> _Records for the task_
____________

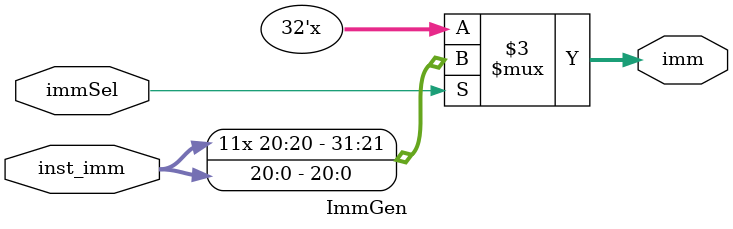
<source format=v>
module ImmGen(
    input wire signed[20:0] inst_imm,
    input immSel,
    output reg signed[31:0]imm);

always @(inst_imm or immSel) begin
    if(immSel)begin
        imm=inst_imm;//自动符号拓展
    end
end
endmodule
</source>
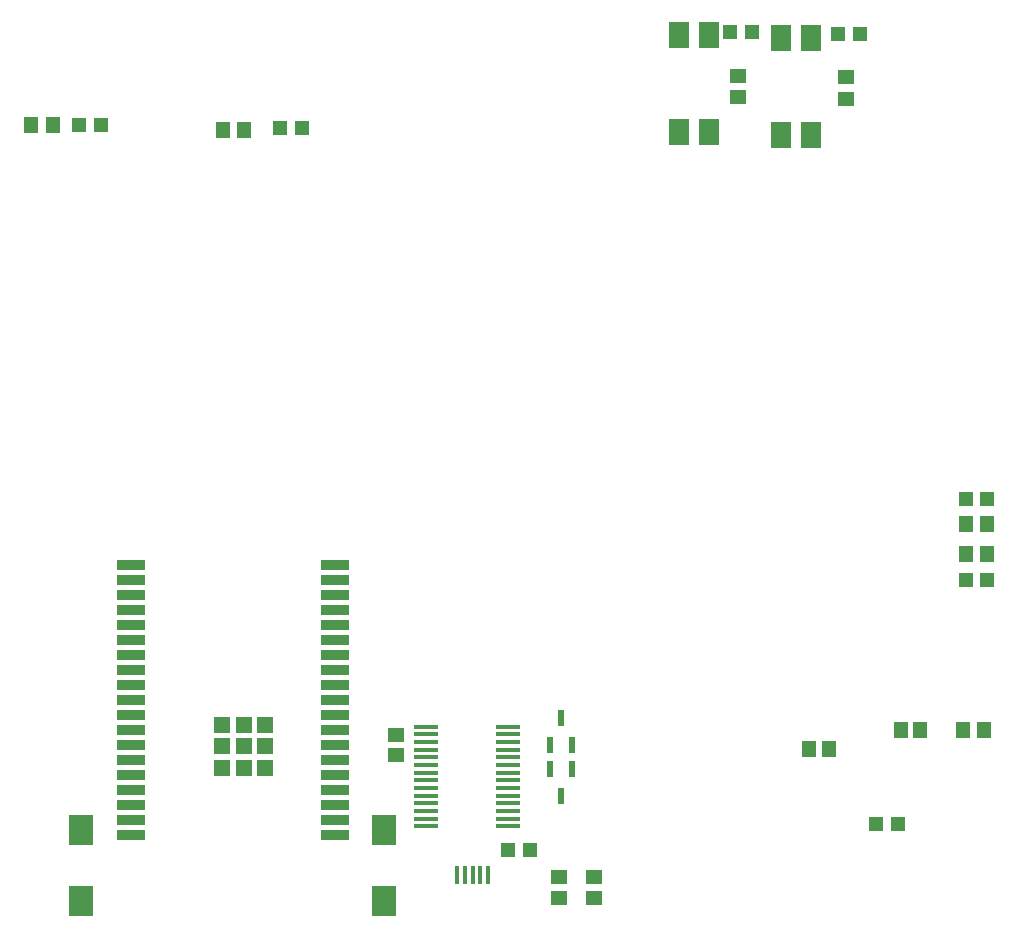
<source format=gtp>
G04*
G04 #@! TF.GenerationSoftware,Altium Limited,Altium Designer,21.5.1 (32)*
G04*
G04 Layer_Color=8421504*
%FSAX24Y24*%
%MOIN*%
G70*
G04*
G04 #@! TF.SameCoordinates,E50B5674-5FFA-4352-8543-23BF37AEB5C9*
G04*
G04*
G04 #@! TF.FilePolarity,Positive*
G04*
G01*
G75*
%ADD37R,0.0236X0.0571*%
%ADD38R,0.0669X0.0866*%
%ADD39R,0.0492X0.0512*%
%ADD40R,0.0472X0.0551*%
%ADD41R,0.0787X0.0984*%
%ADD42R,0.0551X0.0472*%
%ADD43R,0.0807X0.0155*%
%ADD44R,0.0965X0.0354*%
%ADD45R,0.0524X0.0524*%
%ADD46R,0.0177X0.0591*%
%ADD47R,0.0492X0.0551*%
%ADD48R,0.0551X0.0492*%
D37*
X030150Y016187D02*
D03*
X029776Y017113D02*
D03*
X030524D02*
D03*
X030150Y018813D02*
D03*
X030524Y017887D02*
D03*
X029776D02*
D03*
D38*
X035100Y041564D02*
D03*
X034100D02*
D03*
Y038336D02*
D03*
X035100D02*
D03*
X038500Y038236D02*
D03*
X037500D02*
D03*
Y041464D02*
D03*
X038500D02*
D03*
D39*
X043640Y023400D02*
D03*
X044360D02*
D03*
X036510Y041650D02*
D03*
X035790D02*
D03*
X020790Y038450D02*
D03*
X021510D02*
D03*
X014810Y038550D02*
D03*
X014090D02*
D03*
X040650Y015250D02*
D03*
X041370D02*
D03*
X043640Y026100D02*
D03*
X044360D02*
D03*
X039390Y041600D02*
D03*
X040110D02*
D03*
X029110Y014400D02*
D03*
X028390D02*
D03*
D40*
X043646Y024250D02*
D03*
X044354D02*
D03*
X044254Y018400D02*
D03*
X043546D02*
D03*
X044354Y025250D02*
D03*
X043646D02*
D03*
X013204Y038550D02*
D03*
X012496D02*
D03*
X018891Y038400D02*
D03*
X019600D02*
D03*
D41*
X014150Y015062D02*
D03*
Y012700D02*
D03*
X024250Y012700D02*
D03*
Y015062D02*
D03*
D42*
X031250Y012796D02*
D03*
Y013504D02*
D03*
X030100D02*
D03*
Y012796D02*
D03*
X036050Y039496D02*
D03*
Y040204D02*
D03*
X039650Y040154D02*
D03*
Y039446D02*
D03*
D43*
X028400Y015182D02*
D03*
Y015438D02*
D03*
Y015694D02*
D03*
Y015950D02*
D03*
Y016206D02*
D03*
Y016462D02*
D03*
Y016718D02*
D03*
Y016974D02*
D03*
Y017230D02*
D03*
Y017485D02*
D03*
Y017741D02*
D03*
Y017997D02*
D03*
Y018253D02*
D03*
Y018509D02*
D03*
X025664Y015182D02*
D03*
Y015438D02*
D03*
Y015694D02*
D03*
Y015950D02*
D03*
Y016206D02*
D03*
Y016462D02*
D03*
Y016718D02*
D03*
Y016974D02*
D03*
Y017230D02*
D03*
Y017485D02*
D03*
Y017741D02*
D03*
Y017997D02*
D03*
Y018253D02*
D03*
Y018509D02*
D03*
D44*
X022624Y015397D02*
D03*
Y016397D02*
D03*
Y015897D02*
D03*
Y017897D02*
D03*
Y018397D02*
D03*
Y017397D02*
D03*
Y016897D02*
D03*
Y020897D02*
D03*
Y021397D02*
D03*
Y022397D02*
D03*
Y021897D02*
D03*
Y019897D02*
D03*
Y020397D02*
D03*
Y019397D02*
D03*
Y018897D02*
D03*
Y023397D02*
D03*
Y022897D02*
D03*
X015813Y014897D02*
D03*
X022624D02*
D03*
X015813Y015397D02*
D03*
Y015897D02*
D03*
Y016397D02*
D03*
Y016897D02*
D03*
Y017397D02*
D03*
Y017897D02*
D03*
Y018397D02*
D03*
Y018897D02*
D03*
Y019397D02*
D03*
Y019897D02*
D03*
Y020397D02*
D03*
Y020897D02*
D03*
Y021397D02*
D03*
Y021897D02*
D03*
Y022397D02*
D03*
Y022897D02*
D03*
Y023397D02*
D03*
Y023897D02*
D03*
X022624D02*
D03*
D45*
X019572Y017850D02*
D03*
Y017128D02*
D03*
Y018572D02*
D03*
X018850Y017128D02*
D03*
X020295D02*
D03*
X018850Y017850D02*
D03*
X020295D02*
D03*
X018850Y018572D02*
D03*
X020295D02*
D03*
D46*
X027714Y013552D02*
D03*
X027458D02*
D03*
X027202D02*
D03*
X026946D02*
D03*
X026691D02*
D03*
D47*
X038420Y017750D02*
D03*
X039080D02*
D03*
X042130Y018400D02*
D03*
X041470D02*
D03*
D48*
X024650Y017570D02*
D03*
Y018230D02*
D03*
M02*

</source>
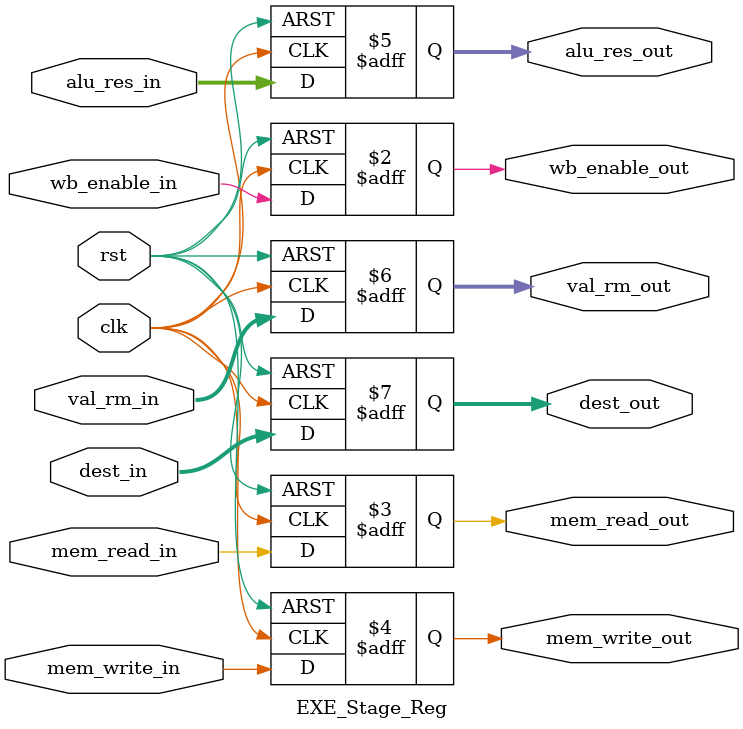
<source format=v>
module EXE_Stage_Reg(
	input clk, rst,
	input wb_enable_in, mem_read_in, mem_write_in,
	input [31:0] alu_res_in, val_rm_in,
	input [3:0] dest_in,
	
	output reg wb_enable_out, mem_read_out, mem_write_out,
	output reg [31:0] alu_res_out, val_rm_out,
	output reg [3:0] dest_out
);
	always @(posedge clk, posedge rst) 
        if (rst)
			begin
				{wb_enable_out, mem_read_out, mem_write_out} <= {3'b0};
				{alu_res_out, val_rm_out} <= {64'b0};
				dest_out <= 4'b0;
			end
        else
			begin
				{wb_enable_out, mem_read_out, mem_write_out} <= {wb_enable_in, mem_read_in, mem_write_in};
				{alu_res_out, val_rm_out} <= {alu_res_in, val_rm_in};
				dest_out <= dest_in;
			end
endmodule
</source>
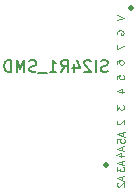
<source format=gbr>
G04 #@! TF.GenerationSoftware,KiCad,Pcbnew,(5.0.2)-1*
G04 #@! TF.CreationDate,2019-07-28T22:14:27+08:00*
G04 #@! TF.ProjectId,NRF24M,4e524632-344d-42e6-9b69-6361645f7063,rev?*
G04 #@! TF.SameCoordinates,Original*
G04 #@! TF.FileFunction,Legend,Bot*
G04 #@! TF.FilePolarity,Positive*
%FSLAX46Y46*%
G04 Gerber Fmt 4.6, Leading zero omitted, Abs format (unit mm)*
G04 Created by KiCad (PCBNEW (5.0.2)-1) date 2019-07-28 22:14:27*
%MOMM*%
%LPD*%
G01*
G04 APERTURE LIST*
%ADD10C,0.300000*%
%ADD11C,0.100000*%
%ADD12C,0.150000*%
G04 APERTURE END LIST*
D10*
X85976040Y-46262325D02*
X85880801Y-46357563D01*
X85976040Y-46452801D01*
X86071278Y-46357563D01*
X85976040Y-46262325D01*
X85976040Y-46452801D01*
D11*
X84761428Y-47010000D02*
X85361428Y-47210000D01*
X84761428Y-47410000D01*
X84800000Y-48617142D02*
X84771428Y-48560000D01*
X84771428Y-48474285D01*
X84800000Y-48388571D01*
X84857142Y-48331428D01*
X84914285Y-48302857D01*
X85028571Y-48274285D01*
X85114285Y-48274285D01*
X85228571Y-48302857D01*
X85285714Y-48331428D01*
X85342857Y-48388571D01*
X85371428Y-48474285D01*
X85371428Y-48531428D01*
X85342857Y-48617142D01*
X85314285Y-48645714D01*
X85114285Y-48645714D01*
X85114285Y-48531428D01*
X84781428Y-49490000D02*
X84781428Y-49890000D01*
X85381428Y-49632857D01*
X84781428Y-52402857D02*
X84781428Y-52117142D01*
X85067142Y-52088571D01*
X85038571Y-52117142D01*
X85010000Y-52174285D01*
X85010000Y-52317142D01*
X85038571Y-52374285D01*
X85067142Y-52402857D01*
X85124285Y-52431428D01*
X85267142Y-52431428D01*
X85324285Y-52402857D01*
X85352857Y-52374285D01*
X85381428Y-52317142D01*
X85381428Y-52174285D01*
X85352857Y-52117142D01*
X85324285Y-52088571D01*
X84771428Y-51114285D02*
X84771428Y-51000000D01*
X84800000Y-50942857D01*
X84828571Y-50914285D01*
X84914285Y-50857142D01*
X85028571Y-50828571D01*
X85257142Y-50828571D01*
X85314285Y-50857142D01*
X85342857Y-50885714D01*
X85371428Y-50942857D01*
X85371428Y-51057142D01*
X85342857Y-51114285D01*
X85314285Y-51142857D01*
X85257142Y-51171428D01*
X85114285Y-51171428D01*
X85057142Y-51142857D01*
X85028571Y-51114285D01*
X85000000Y-51057142D01*
X85000000Y-50942857D01*
X85028571Y-50885714D01*
X85057142Y-50857142D01*
X85114285Y-50828571D01*
X85001428Y-53524285D02*
X85401428Y-53524285D01*
X84772857Y-53381428D02*
X85201428Y-53238571D01*
X85201428Y-53610000D01*
X84781428Y-54630000D02*
X84781428Y-55001428D01*
X85010000Y-54801428D01*
X85010000Y-54887142D01*
X85038571Y-54944285D01*
X85067142Y-54972857D01*
X85124285Y-55001428D01*
X85267142Y-55001428D01*
X85324285Y-54972857D01*
X85352857Y-54944285D01*
X85381428Y-54887142D01*
X85381428Y-54715714D01*
X85352857Y-54658571D01*
X85324285Y-54630000D01*
X84848571Y-55898571D02*
X84820000Y-55927142D01*
X84791428Y-55984285D01*
X84791428Y-56127142D01*
X84820000Y-56184285D01*
X84848571Y-56212857D01*
X84905714Y-56241428D01*
X84962857Y-56241428D01*
X85048571Y-56212857D01*
X85391428Y-55870000D01*
X85391428Y-56241428D01*
X85270000Y-56951428D02*
X85270000Y-57237142D01*
X85441428Y-56894285D02*
X84841428Y-57094285D01*
X85441428Y-57294285D01*
X84841428Y-57780000D02*
X84841428Y-57494285D01*
X85127142Y-57465714D01*
X85098571Y-57494285D01*
X85070000Y-57551428D01*
X85070000Y-57694285D01*
X85098571Y-57751428D01*
X85127142Y-57780000D01*
X85184285Y-57808571D01*
X85327142Y-57808571D01*
X85384285Y-57780000D01*
X85412857Y-57751428D01*
X85441428Y-57694285D01*
X85441428Y-57551428D01*
X85412857Y-57494285D01*
X85384285Y-57465714D01*
X85210000Y-58151428D02*
X85210000Y-58437142D01*
X85381428Y-58094285D02*
X84781428Y-58294285D01*
X85381428Y-58494285D01*
X84981428Y-58951428D02*
X85381428Y-58951428D01*
X84752857Y-58808571D02*
X85181428Y-58665714D01*
X85181428Y-59037142D01*
X85230000Y-59371428D02*
X85230000Y-59657142D01*
X85401428Y-59314285D02*
X84801428Y-59514285D01*
X85401428Y-59714285D01*
X84801428Y-59857142D02*
X84801428Y-60228571D01*
X85030000Y-60028571D01*
X85030000Y-60114285D01*
X85058571Y-60171428D01*
X85087142Y-60200000D01*
X85144285Y-60228571D01*
X85287142Y-60228571D01*
X85344285Y-60200000D01*
X85372857Y-60171428D01*
X85401428Y-60114285D01*
X85401428Y-59942857D01*
X85372857Y-59885714D01*
X85344285Y-59857142D01*
X85220000Y-60671428D02*
X85220000Y-60957142D01*
X85391428Y-60614285D02*
X84791428Y-60814285D01*
X85391428Y-61014285D01*
X84848571Y-61185714D02*
X84820000Y-61214285D01*
X84791428Y-61271428D01*
X84791428Y-61414285D01*
X84820000Y-61471428D01*
X84848571Y-61500000D01*
X84905714Y-61528571D01*
X84962857Y-61528571D01*
X85048571Y-61500000D01*
X85391428Y-61157142D01*
X85391428Y-61528571D01*
D10*
X83860000Y-59574285D02*
X83764761Y-59669523D01*
X83860000Y-59764761D01*
X83955238Y-59669523D01*
X83860000Y-59574285D01*
X83860000Y-59764761D01*
G04 #@! TO.C,U2*
D12*
X84009952Y-51750861D02*
X83867095Y-51798480D01*
X83629000Y-51798480D01*
X83533761Y-51750861D01*
X83486142Y-51703242D01*
X83438523Y-51608004D01*
X83438523Y-51512766D01*
X83486142Y-51417528D01*
X83533761Y-51369909D01*
X83629000Y-51322290D01*
X83819476Y-51274671D01*
X83914714Y-51227052D01*
X83962333Y-51179433D01*
X84009952Y-51084195D01*
X84009952Y-50988957D01*
X83962333Y-50893719D01*
X83914714Y-50846100D01*
X83819476Y-50798480D01*
X83581380Y-50798480D01*
X83438523Y-50846100D01*
X83009952Y-51798480D02*
X83009952Y-50798480D01*
X82581380Y-50893719D02*
X82533761Y-50846100D01*
X82438523Y-50798480D01*
X82200428Y-50798480D01*
X82105190Y-50846100D01*
X82057571Y-50893719D01*
X82009952Y-50988957D01*
X82009952Y-51084195D01*
X82057571Y-51227052D01*
X82629000Y-51798480D01*
X82009952Y-51798480D01*
X81152809Y-51131814D02*
X81152809Y-51798480D01*
X81390904Y-50750861D02*
X81629000Y-51465147D01*
X81009952Y-51465147D01*
X80057571Y-51798480D02*
X80390904Y-51322290D01*
X80629000Y-51798480D02*
X80629000Y-50798480D01*
X80248047Y-50798480D01*
X80152809Y-50846100D01*
X80105190Y-50893719D01*
X80057571Y-50988957D01*
X80057571Y-51131814D01*
X80105190Y-51227052D01*
X80152809Y-51274671D01*
X80248047Y-51322290D01*
X80629000Y-51322290D01*
X79105190Y-51798480D02*
X79676619Y-51798480D01*
X79390904Y-51798480D02*
X79390904Y-50798480D01*
X79486142Y-50941338D01*
X79581380Y-51036576D01*
X79676619Y-51084195D01*
X78914714Y-51893719D02*
X78152809Y-51893719D01*
X77962333Y-51750861D02*
X77819476Y-51798480D01*
X77581380Y-51798480D01*
X77486142Y-51750861D01*
X77438523Y-51703242D01*
X77390904Y-51608004D01*
X77390904Y-51512766D01*
X77438523Y-51417528D01*
X77486142Y-51369909D01*
X77581380Y-51322290D01*
X77771857Y-51274671D01*
X77867095Y-51227052D01*
X77914714Y-51179433D01*
X77962333Y-51084195D01*
X77962333Y-50988957D01*
X77914714Y-50893719D01*
X77867095Y-50846100D01*
X77771857Y-50798480D01*
X77533761Y-50798480D01*
X77390904Y-50846100D01*
X76962333Y-51798480D02*
X76962333Y-50798480D01*
X76629000Y-51512766D01*
X76295666Y-50798480D01*
X76295666Y-51798480D01*
X75819476Y-51798480D02*
X75819476Y-50798480D01*
X75581380Y-50798480D01*
X75438523Y-50846100D01*
X75343285Y-50941338D01*
X75295666Y-51036576D01*
X75248047Y-51227052D01*
X75248047Y-51369909D01*
X75295666Y-51560385D01*
X75343285Y-51655623D01*
X75438523Y-51750861D01*
X75581380Y-51798480D01*
X75819476Y-51798480D01*
G04 #@! TD*
M02*

</source>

____________

> _What is required_
In the material above, report how many lines hold the word "KiCad", and add nothing to the figure.

> _Result of this exercise_
2